前回:スポットライトが見えずとも~上総台高校アクター部がいる!~(32)




 一分も経たないうちに、桜子が入ってくる。肩に膨らんだカバンをかけて、顔には疑問符が浮かんでいた。ドアを閉めて、泊に問いかける。

「なんか、そこでダッシュしてる成先輩とすれ違ったんですけど、何かあったんですか? 一瞬すぎて何も聞けなくて」

 泊は少し言いよどんでから答える。

「なんか、忘れ物して急いで取りに戻ってるみたいだよ」

 泊が嘘をついたことに、晴明はすぐさま気づく。何か自分たちに知られたら、不都合なことでもあるのだろうか。

 だが、二人が掘り下げるよりも先に、泊は話題を変える。

「ところでさ、フミさ、週刊千葉に載せる原稿書けてる? 金曜発行だから、明後日が締め切りなんだけど」

「えっ、私が書くんでしたっけ?」

「うん、そうだけど。言ってなかったっけ?」

 桜子が困った目つきで晴明を見てきたが、晴明にも初耳だったので、どう返していいかは分からない。泊と桜子は活動中はいつも一緒にいるから、桜子が知らないことを、晴明が知るわけがない。

 泊も困惑したように、耳の裏をかいている。

「先週の火曜に伝えたと思ったんだけど、私の思い違いだったかな。フミにはじめて書き仕事を任せようって、行かせたんだけど」

「でも、私はとま先輩が書いてくれるとばっかり……」

「あのね、私たち三年は九月の大賀祭で引退なの。私がいなくなったら、書ける人いなくなっちゃうでしょ。それに取材に行っていない人間が記事を書くのも違うし」

 泊の言い分も、もっともだと晴明は感じた。

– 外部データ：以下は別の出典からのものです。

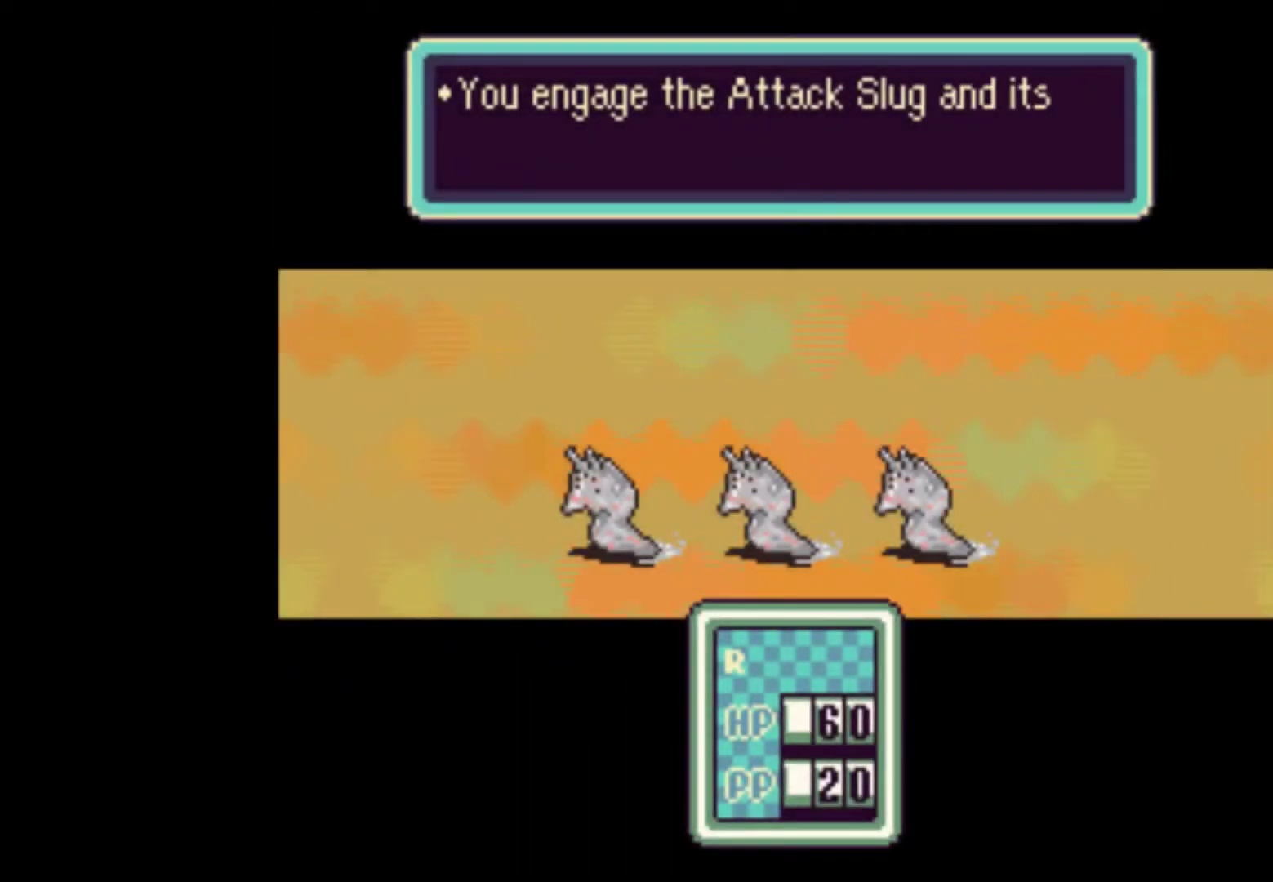
{"buttons": [], "events": [[17, "A", "down"], [50, "A", "up"], [150, "A", "down"], [183, "A", "up"], [283, "A", "down"], [317, "A", "up"], [383, "A", "down"], [450, "A", "up"]]}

先輩たちだって、いつかは引退してしまう。桜子も納得したのか、何も言い返せていない。部室に他の部員はまだ来ない。

 少し黙る時間があって、桜子が口を開く。

「そりゃあ、書くとなったらなんとかはなると思いますけど、それにしたって時間なくないですか? 明後日締め切りって」

「まあはじめてだし、私も手伝うよ。ちょうど頼りになる人も知ってるしね。フミ、スマホで写真は撮ってるよね? インタビュー素材はある?」

「はい、どっちもあります。撮ってくるように言ったの、とま先輩じゃないですか」

「そうだったね。じゃあ、今日はインタビューの文字起こしから始めよっか。とりあえず使う使わないにしろ全文ね」

 先日、桜子がしたインタビューは、一〇分ほどあった気がする。その全てを文字に起こすのにどれくらいの労力がかかるかは、晴明には想像もつかない。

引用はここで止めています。